Collected data
+ + + +

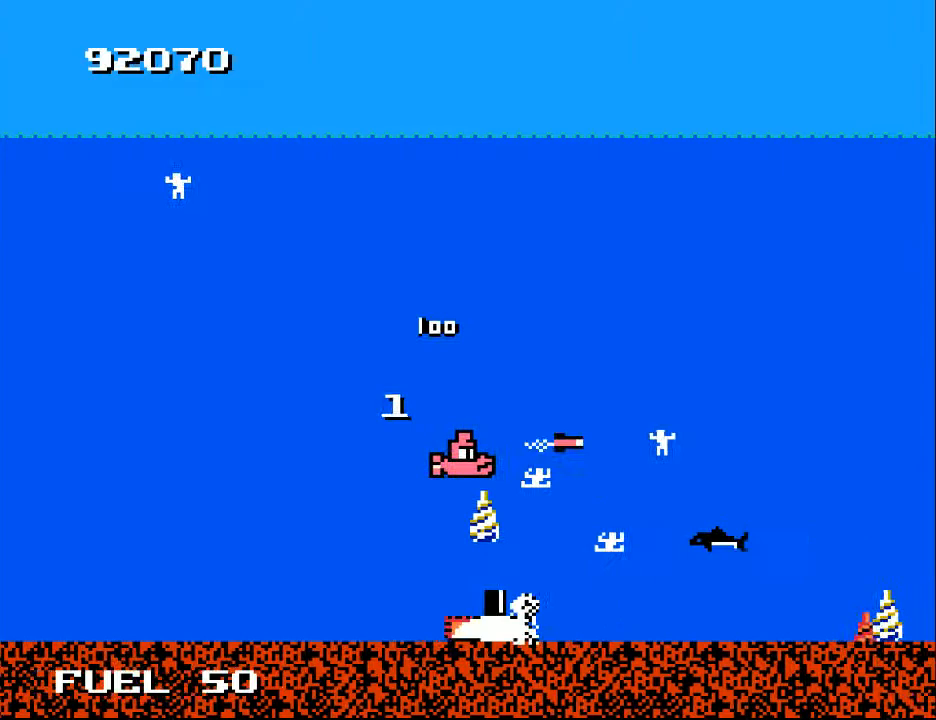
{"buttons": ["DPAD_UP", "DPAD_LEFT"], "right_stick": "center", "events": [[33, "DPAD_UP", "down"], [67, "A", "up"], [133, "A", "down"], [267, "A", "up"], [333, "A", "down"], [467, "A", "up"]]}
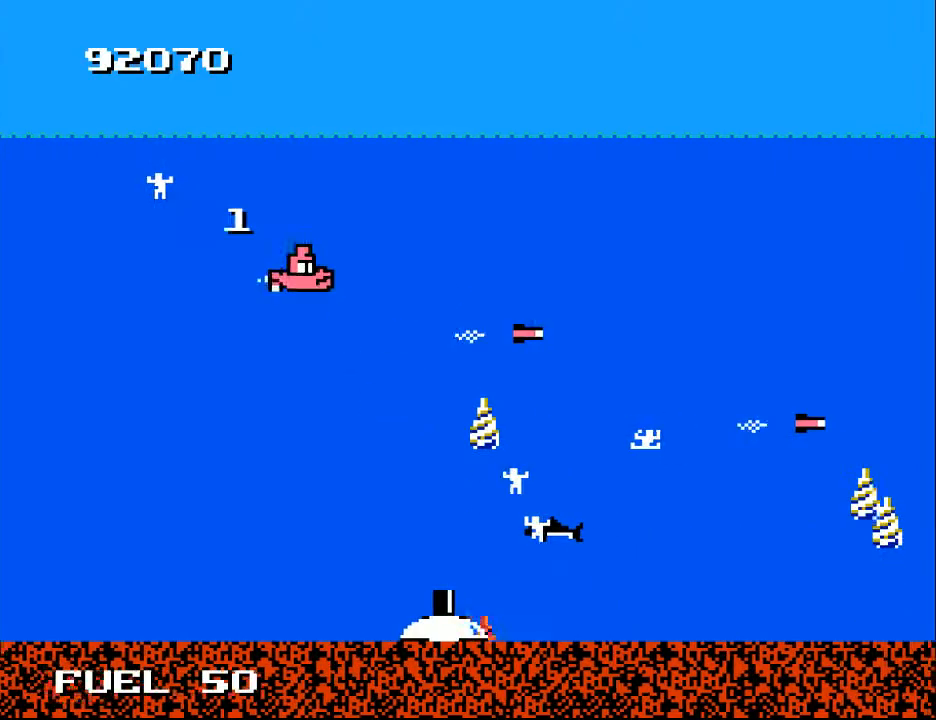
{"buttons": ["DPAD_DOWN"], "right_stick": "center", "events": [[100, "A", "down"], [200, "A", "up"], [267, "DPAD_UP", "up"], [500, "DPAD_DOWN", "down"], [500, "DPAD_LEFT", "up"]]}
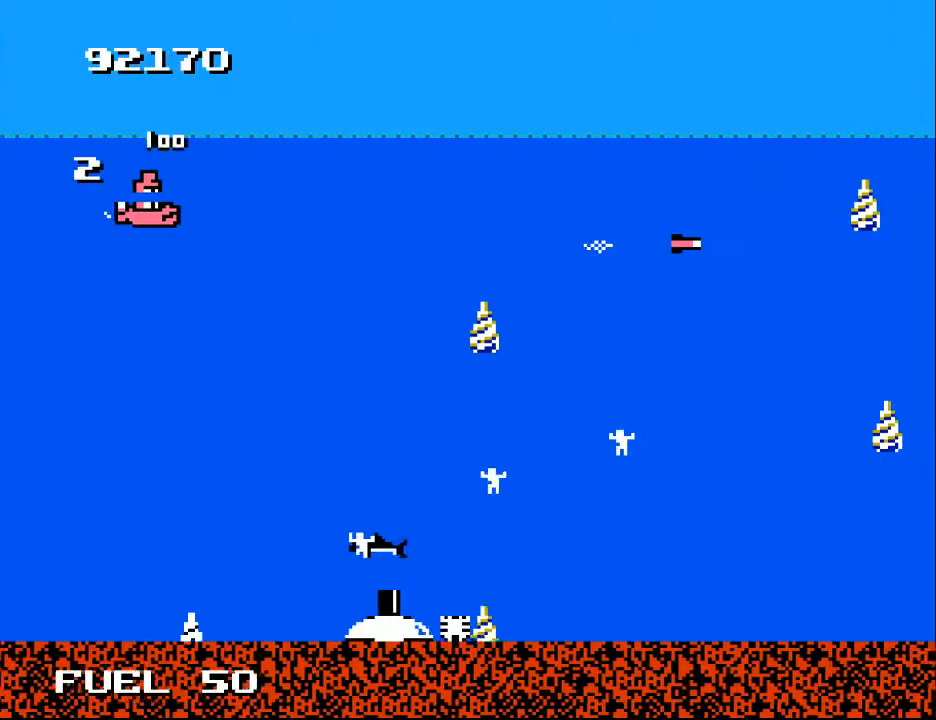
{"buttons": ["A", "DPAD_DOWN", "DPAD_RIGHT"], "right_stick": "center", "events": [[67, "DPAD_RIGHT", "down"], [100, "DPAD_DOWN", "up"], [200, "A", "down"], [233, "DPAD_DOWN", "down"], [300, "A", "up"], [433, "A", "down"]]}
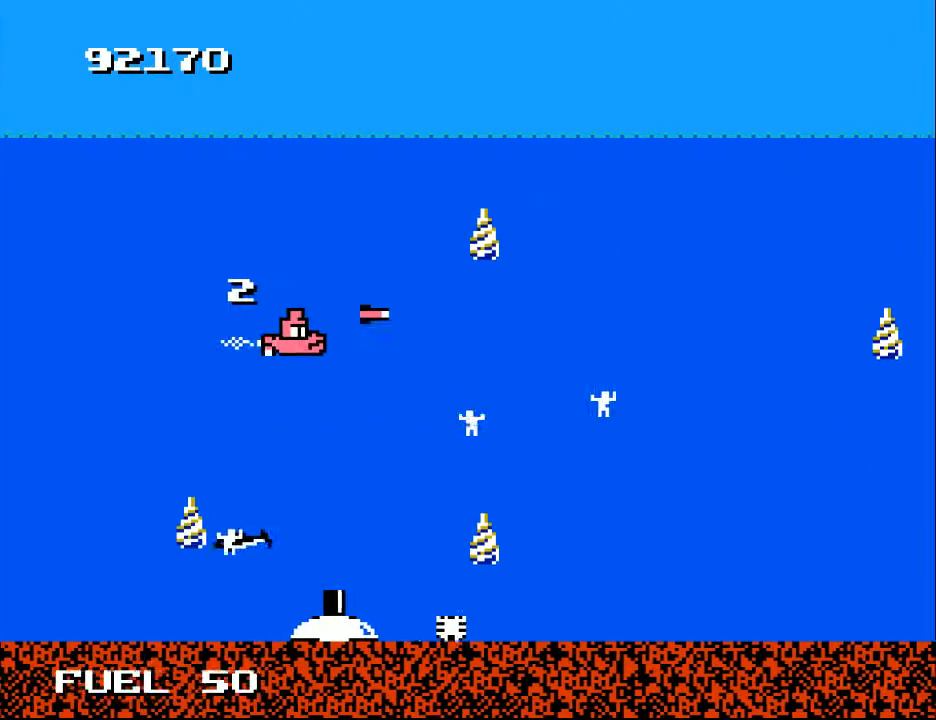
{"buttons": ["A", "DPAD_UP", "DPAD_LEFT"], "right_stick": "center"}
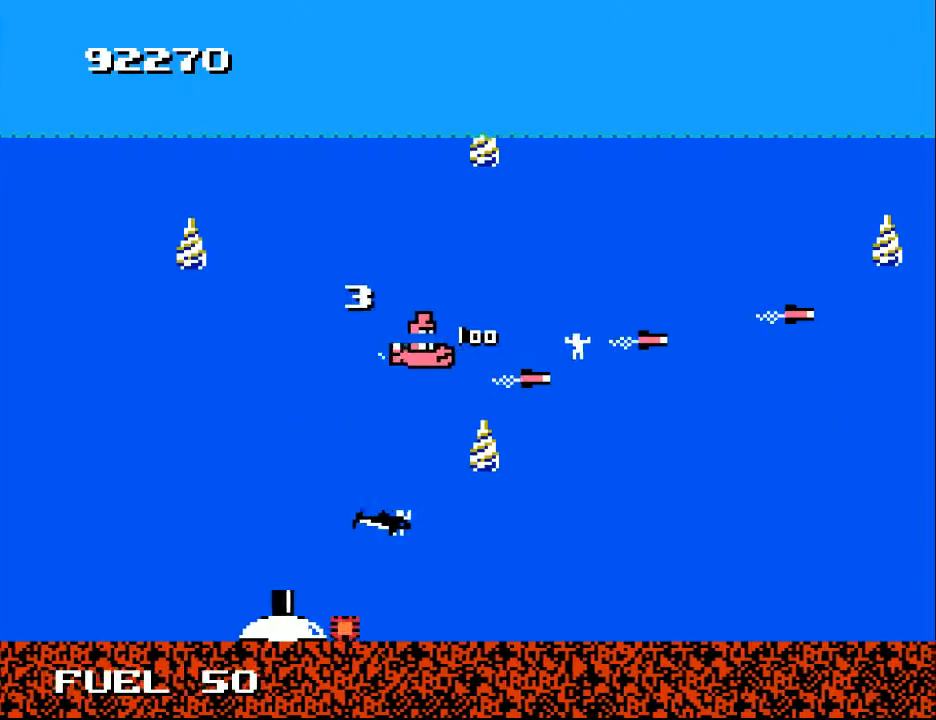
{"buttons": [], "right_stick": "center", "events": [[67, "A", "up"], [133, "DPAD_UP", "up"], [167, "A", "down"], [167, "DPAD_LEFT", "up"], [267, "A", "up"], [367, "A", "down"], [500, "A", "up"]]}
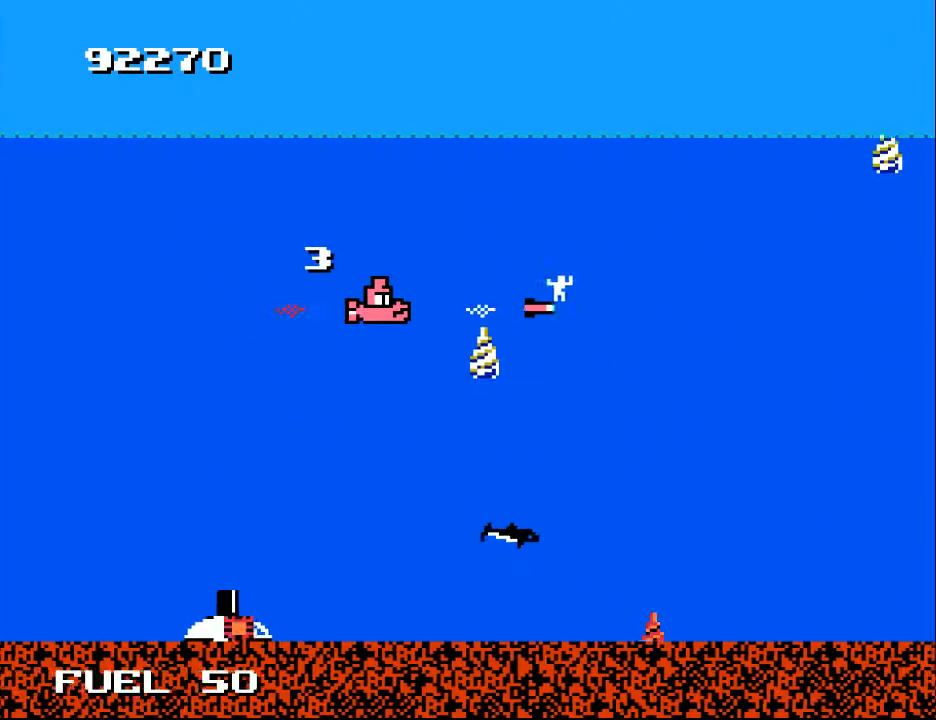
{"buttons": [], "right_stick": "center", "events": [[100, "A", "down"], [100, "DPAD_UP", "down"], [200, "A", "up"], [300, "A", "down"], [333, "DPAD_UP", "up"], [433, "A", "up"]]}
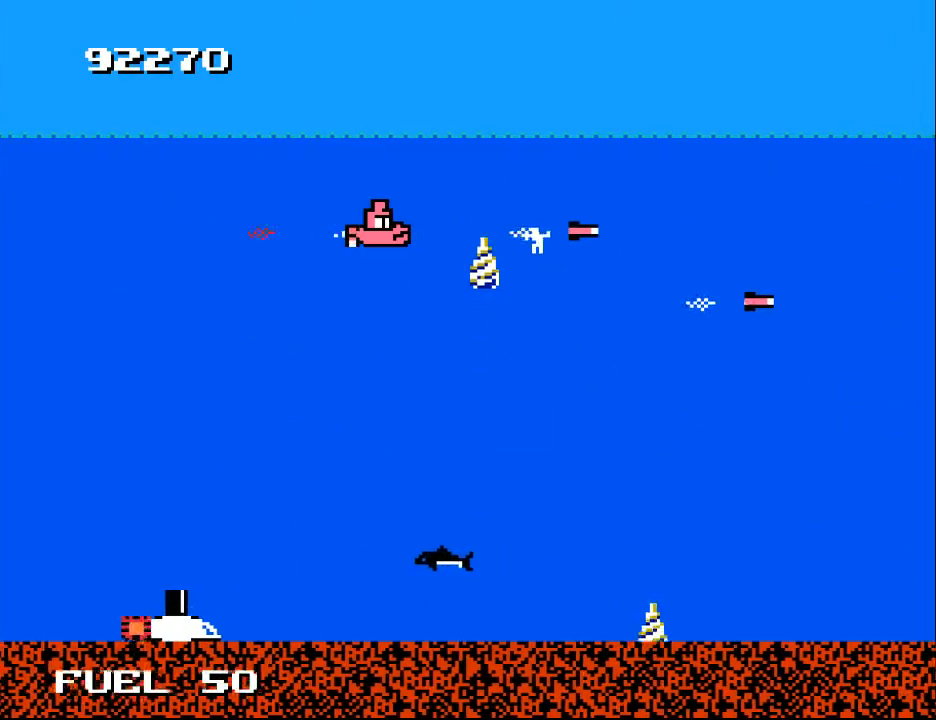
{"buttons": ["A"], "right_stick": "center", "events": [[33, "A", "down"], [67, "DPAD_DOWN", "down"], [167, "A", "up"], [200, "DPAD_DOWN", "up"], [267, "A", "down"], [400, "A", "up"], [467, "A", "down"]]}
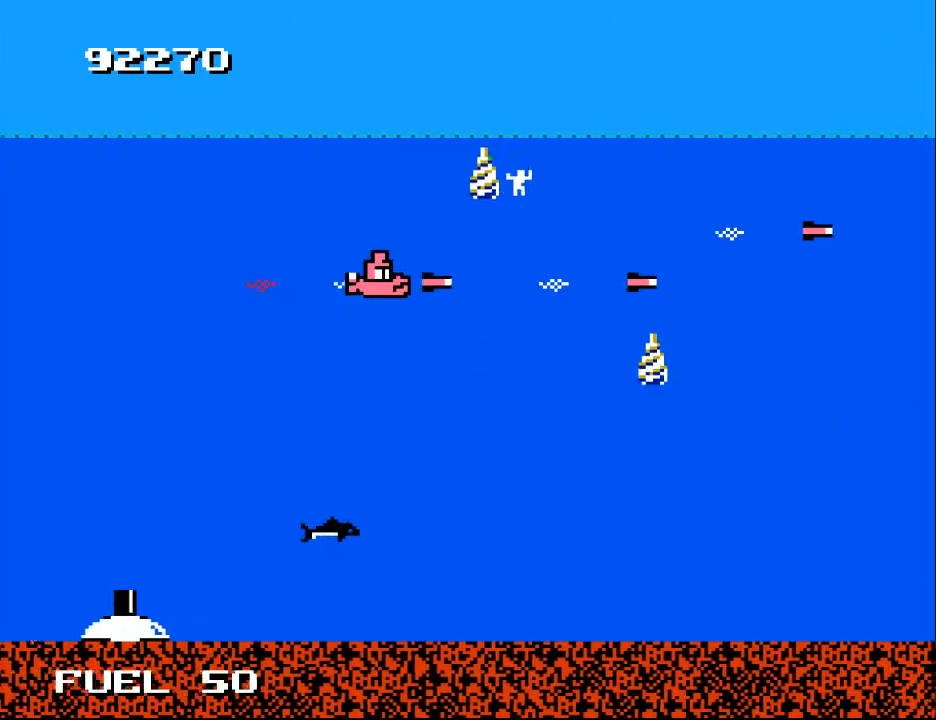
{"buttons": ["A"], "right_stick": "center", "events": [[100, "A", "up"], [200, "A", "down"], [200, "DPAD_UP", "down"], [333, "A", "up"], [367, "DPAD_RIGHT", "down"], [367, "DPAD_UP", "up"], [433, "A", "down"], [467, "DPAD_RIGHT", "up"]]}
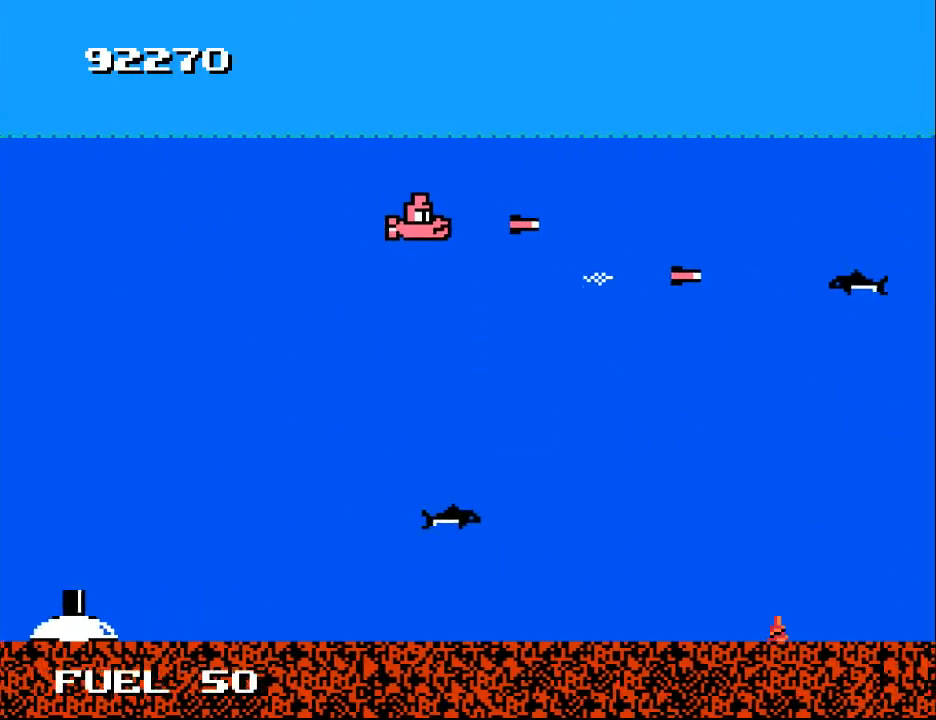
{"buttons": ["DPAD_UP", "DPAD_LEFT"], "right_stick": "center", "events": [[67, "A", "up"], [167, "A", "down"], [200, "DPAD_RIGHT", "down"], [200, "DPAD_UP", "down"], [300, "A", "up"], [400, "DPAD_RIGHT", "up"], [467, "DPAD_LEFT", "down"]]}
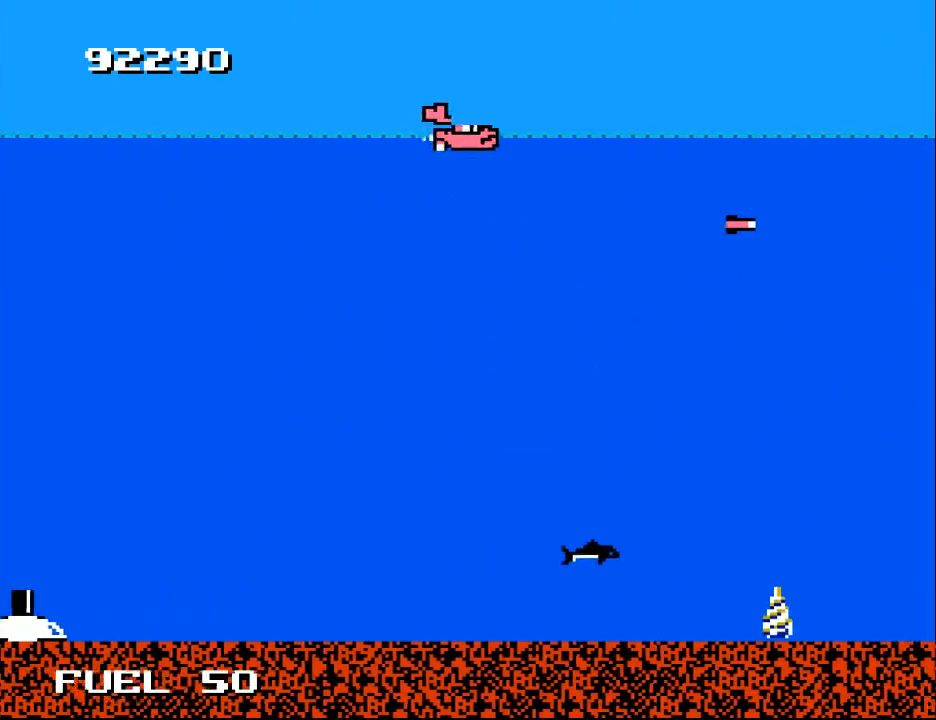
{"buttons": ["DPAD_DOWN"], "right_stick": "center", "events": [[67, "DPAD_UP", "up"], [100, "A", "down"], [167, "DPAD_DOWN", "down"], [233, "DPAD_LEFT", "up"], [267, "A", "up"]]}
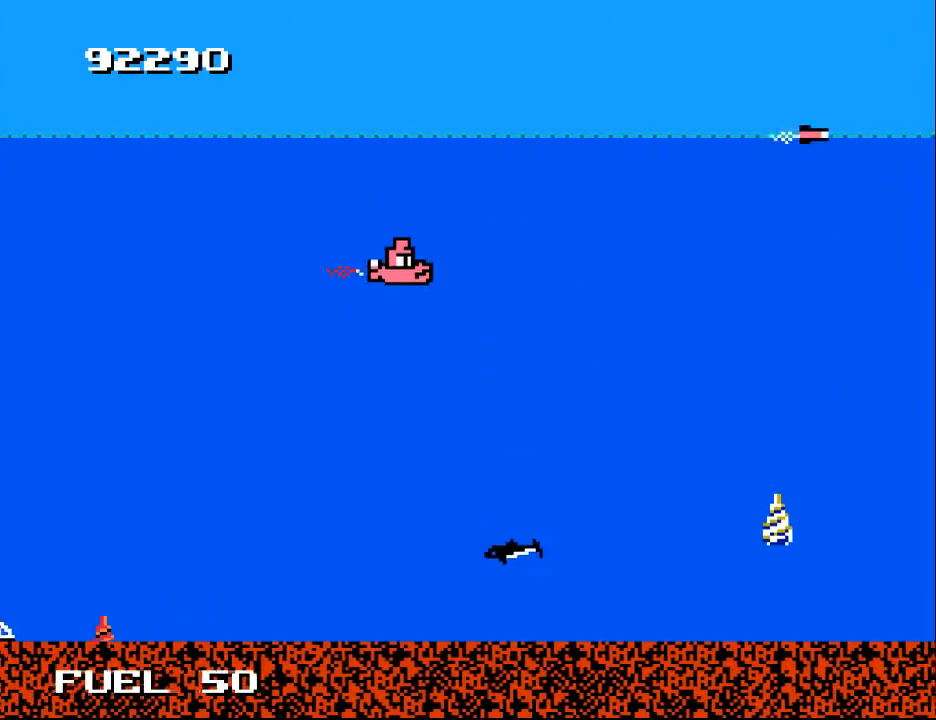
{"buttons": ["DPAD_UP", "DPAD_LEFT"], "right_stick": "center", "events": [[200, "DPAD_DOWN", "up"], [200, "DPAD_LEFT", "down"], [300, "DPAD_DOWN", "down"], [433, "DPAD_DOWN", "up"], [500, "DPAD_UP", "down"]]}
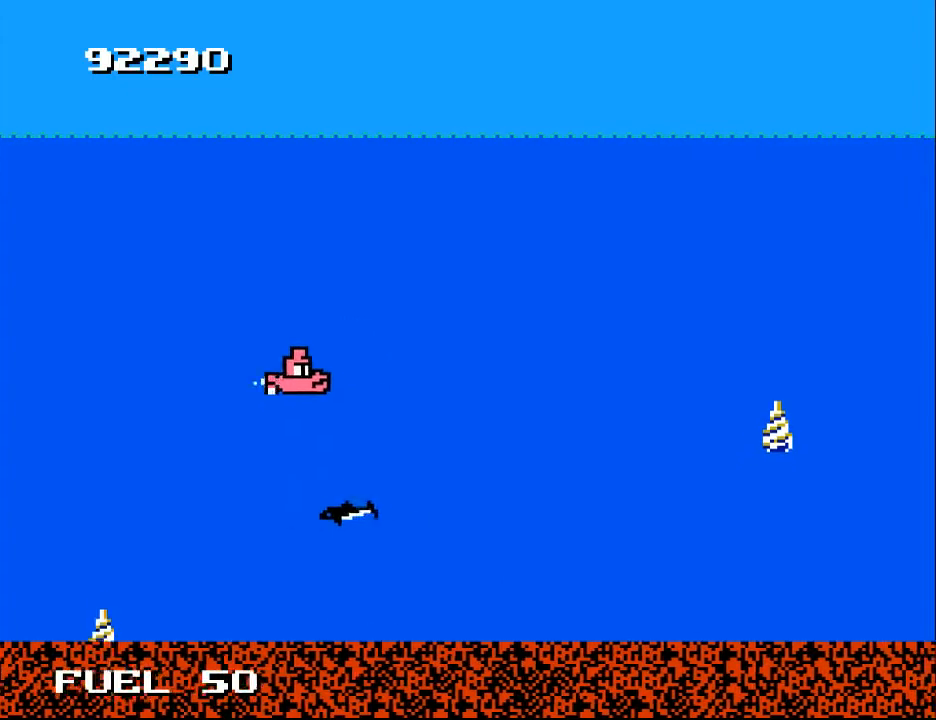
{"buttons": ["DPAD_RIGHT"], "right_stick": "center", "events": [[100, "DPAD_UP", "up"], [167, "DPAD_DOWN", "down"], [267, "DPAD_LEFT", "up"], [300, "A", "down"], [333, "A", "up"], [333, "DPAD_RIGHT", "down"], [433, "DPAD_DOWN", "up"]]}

+ + + +

__EXERCISE PROMPT__:
Your task is to set down the records shown above exactly, minus any pictures.

__SOLUTION FOR THIS TASK__:
{"buttons": ["DPAD_UP", "DPAD_LEFT"], "right_stick": "center", "events": [[33, "DPAD_UP", "down"], [67, "A", "up"], [133, "A", "down"], [267, "A", "up"], [333, "A", "down"], [467, "A", "up"]]}
{"buttons": ["DPAD_DOWN"], "right_stick": "center", "events": [[100, "A", "down"], [200, "A", "up"], [267, "DPAD_UP", "up"], [500, "DPAD_DOWN", "down"], [500, "DPAD_LEFT", "up"]]}
{"buttons": ["A", "DPAD_DOWN", "DPAD_RIGHT"], "right_stick": "center", "events": [[67, "DPAD_RIGHT", "down"], [100, "DPAD_DOWN", "up"], [200, "A", "down"], [233, "DPAD_DOWN", "down"], [300, "A", "up"], [433, "A", "down"]]}
{"buttons": ["A", "DPAD_UP", "DPAD_LEFT"], "right_stick": "center"}
{"buttons": [], "right_stick": "center", "events": [[67, "A", "up"], [133, "DPAD_UP", "up"], [167, "A", "down"], [167, "DPAD_LEFT", "up"], [267, "A", "up"], [367, "A", "down"], [500, "A", "up"]]}
{"buttons": [], "right_stick": "center", "events": [[100, "A", "down"], [100, "DPAD_UP", "down"], [200, "A", "up"], [300, "A", "down"], [333, "DPAD_UP", "up"], [433, "A", "up"]]}
{"buttons": ["A"], "right_stick": "center", "events": [[33, "A", "down"], [67, "DPAD_DOWN", "down"], [167, "A", "up"], [200, "DPAD_DOWN", "up"], [267, "A", "down"], [400, "A", "up"], [467, "A", "down"]]}
{"buttons": ["A"], "right_stick": "center", "events": [[100, "A", "up"], [200, "A", "down"], [200, "DPAD_UP", "down"], [333, "A", "up"], [367, "DPAD_RIGHT", "down"], [367, "DPAD_UP", "up"], [433, "A", "down"], [467, "DPAD_RIGHT", "up"]]}
{"buttons": ["DPAD_UP", "DPAD_LEFT"], "right_stick": "center", "events": [[67, "A", "up"], [167, "A", "down"], [200, "DPAD_RIGHT", "down"], [200, "DPAD_UP", "down"], [300, "A", "up"], [400, "DPAD_RIGHT", "up"], [467, "DPAD_LEFT", "down"]]}
{"buttons": ["DPAD_DOWN"], "right_stick": "center", "events": [[67, "DPAD_UP", "up"], [100, "A", "down"], [167, "DPAD_DOWN", "down"], [233, "DPAD_LEFT", "up"], [267, "A", "up"]]}
{"buttons": ["DPAD_UP", "DPAD_LEFT"], "right_stick": "center", "events": [[200, "DPAD_DOWN", "up"], [200, "DPAD_LEFT", "down"], [300, "DPAD_DOWN", "down"], [433, "DPAD_DOWN", "up"], [500, "DPAD_UP", "down"]]}
{"buttons": ["DPAD_RIGHT"], "right_stick": "center", "events": [[100, "DPAD_UP", "up"], [167, "DPAD_DOWN", "down"], [267, "DPAD_LEFT", "up"], [300, "A", "down"], [333, "A", "up"], [333, "DPAD_RIGHT", "down"], [433, "DPAD_DOWN", "up"]]}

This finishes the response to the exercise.